Post by Prochamber »

Kevin wrote:It's inherently hard to send multiple files, but it's easy to send a single file
Sure, if you have multiple files you need to put it in an archive and that requires additional software to setup. If you're using Windows, you'll probably want to create a .zip. On Linux a .tar.gz is more often preferred, which isn't supported out of the box on Windows.
Kevin wrote:Double clicking a single file can launch an emulator, making a double click on a collection of files (e.g. a directory) launch an emulator is fundamentally impossible
On a well documented project this is easy, just run './configure, make, make install, <emulator>' or run the right shell script or whatever the documentation wants you to do. For poorly documented projects this can be very confusing. This is a task that a developer can figure out, however what if an end user wants to run a program that isn't available as a binary, what can they do? It would be great to just to double click on a file.
Kevin wrote:Users are even interested in source code files and don't want binaries, because... don't know... because they just do?

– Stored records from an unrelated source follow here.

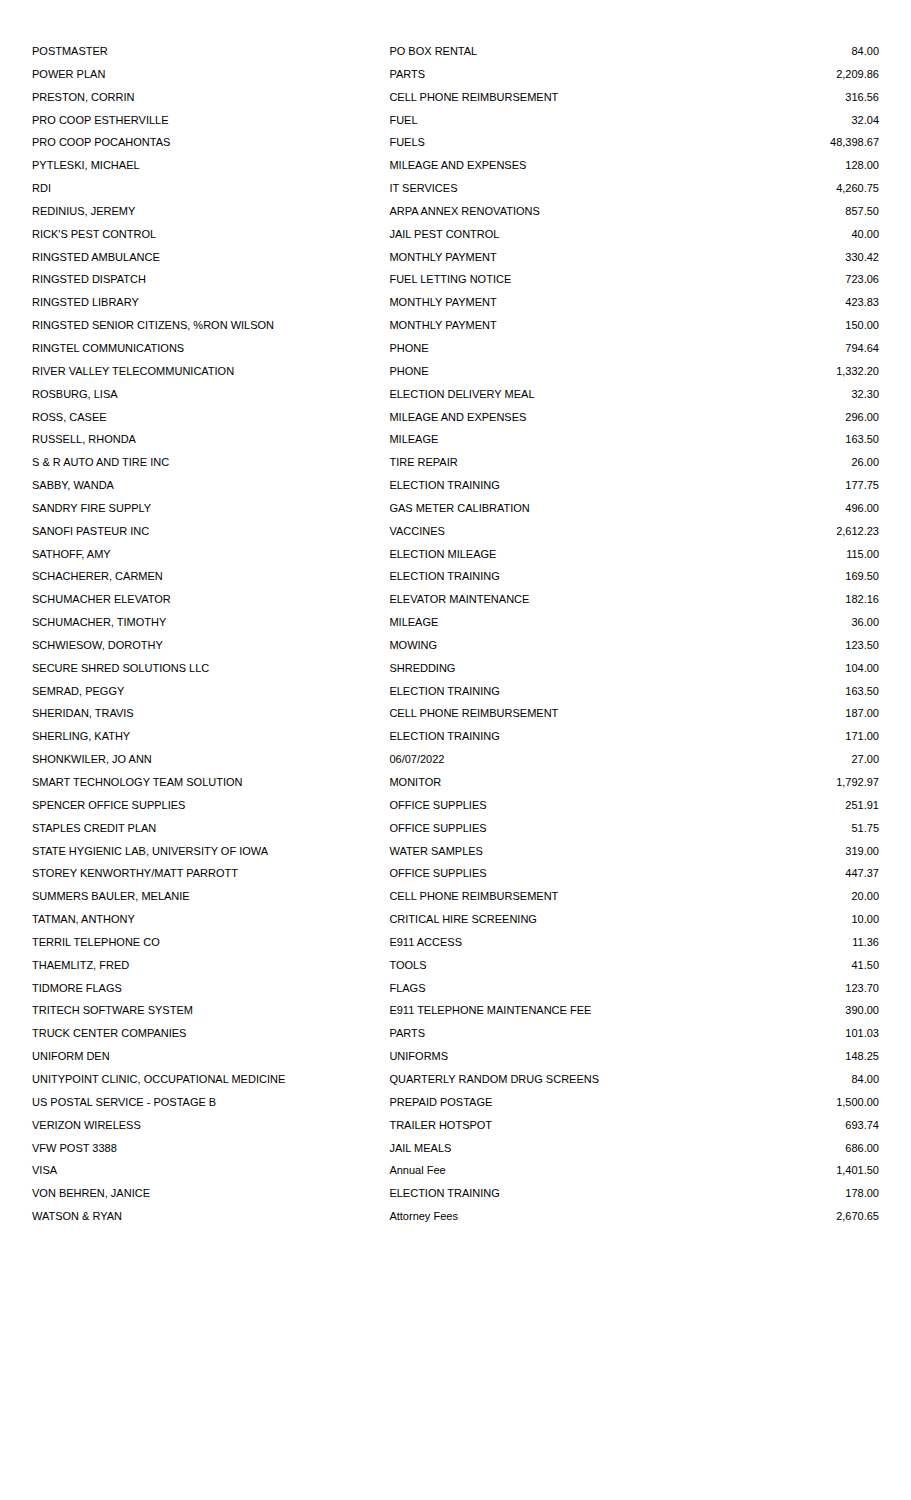| POSTMASTER | PO BOX RENTAL | 84.00 |
| POWER PLAN | PARTS | 2,209.86 |
| PRESTON, CORRIN | CELL PHONE REIMBURSEMENT | 316.56 |
| PRO COOP ESTHERVILLE | FUEL | 32.04 |
| PRO COOP POCAHONTAS | FUELS | 48,398.67 |
| PYTLESKI, MICHAEL | MILEAGE AND EXPENSES | 128.00 |
| RDI | IT SERVICES | 4,260.75 |
| REDINIUS, JEREMY | ARPA ANNEX RENOVATIONS | 857.50 |
| RICK'S PEST CONTROL | JAIL PEST CONTROL | 40.00 |
| RINGSTED AMBULANCE | MONTHLY PAYMENT | 330.42 |
| RINGSTED DISPATCH | FUEL LETTING NOTICE | 723.06 |
| RINGSTED LIBRARY | MONTHLY PAYMENT | 423.83 |
| RINGSTED SENIOR CITIZENS, %RON WILSON | MONTHLY PAYMENT | 150.00 |
| RINGTEL COMMUNICATIONS | PHONE | 794.64 |
| RIVER VALLEY TELECOMMUNICATION | PHONE | 1,332.20 |
| ROSBURG, LISA | ELECTION DELIVERY MEAL | 32.30 |
| ROSS, CASEE | MILEAGE AND EXPENSES | 296.00 |
| RUSSELL, RHONDA | MILEAGE | 163.50 |
| S & R AUTO AND TIRE INC | TIRE REPAIR | 26.00 |
| SABBY, WANDA | ELECTION TRAINING | 177.75 |
| SANDRY FIRE SUPPLY | GAS METER CALIBRATION | 496.00 |
| SANOFI PASTEUR INC | VACCINES | 2,612.23 |
| SATHOFF, AMY | ELECTION MILEAGE | 115.00 |
| SCHACHERER, CARMEN | ELECTION TRAINING | 169.50 |
| SCHUMACHER ELEVATOR | ELEVATOR MAINTENANCE | 182.16 |
| SCHUMACHER, TIMOTHY | MILEAGE | 36.00 |
| SCHWIESOW, DOROTHY | MOWING | 123.50 |
| SECURE SHRED SOLUTIONS LLC | SHREDDING | 104.00 |
| SEMRAD, PEGGY | ELECTION TRAINING | 163.50 |
| SHERIDAN, TRAVIS | CELL PHONE REIMBURSEMENT | 187.00 |
| SHERLING, KATHY | ELECTION TRAINING | 171.00 |
| SHONKWILER, JO ANN | 06/07/2022 | 27.00 |
| SMART TECHNOLOGY TEAM SOLUTION | MONITOR | 1,792.97 |
| SPENCER OFFICE SUPPLIES | OFFICE SUPPLIES | 251.91 |
| STAPLES CREDIT PLAN | OFFICE SUPPLIES | 51.75 |
| STATE HYGIENIC LAB, UNIVERSITY OF IOWA | WATER SAMPLES | 319.00 |
| STOREY KENWORTHY/MATT PARROTT | OFFICE SUPPLIES | 447.37 |
| SUMMERS BAULER, MELANIE | CELL PHONE REIMBURSEMENT | 20.00 |
| TATMAN, ANTHONY | CRITICAL HIRE SCREENING | 10.00 |
| TERRIL TELEPHONE CO | E911 ACCESS | 11.36 |
| THAEMLITZ, FRED | TOOLS | 41.50 |
| TIDMORE FLAGS | FLAGS | 123.70 |
| TRITECH SOFTWARE SYSTEM | E911 TELEPHONE MAINTENANCE FEE | 390.00 |
| TRUCK CENTER COMPANIES | PARTS | 101.03 |
| UNIFORM DEN | UNIFORMS | 148.25 |
| UNITYPOINT CLINIC, OCCUPATIONAL MEDICINE | QUARTERLY RANDOM DRUG SCREENS | 84.00 |
| US POSTAL SERVICE - POSTAGE B | PREPAID POSTAGE | 1,500.00 |
| VERIZON WIRELESS | TRAILER HOTSPOT | 693.74 |
| VFW POST 3388 | JAIL MEALS | 686.00 |
| VISA | Annual Fee | 1,401.50 |
| VON BEHREN, JANICE | ELECTION TRAINING | 178.00 |
| WATSON & RYAN | Attorney Fees | 2,670.65 |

Source code is portable and binaries are not. Theoretically a user would simple double click on the source file and it would build and run a binary for their corresponding platform. A user doesn't always know if they need the 32-bit or 64-bit version of the binary or the version of their operating system. Binaries will always be platform specific but source code can be platform independent.

Simplicity is the goal. Having a complex file system doesn't help.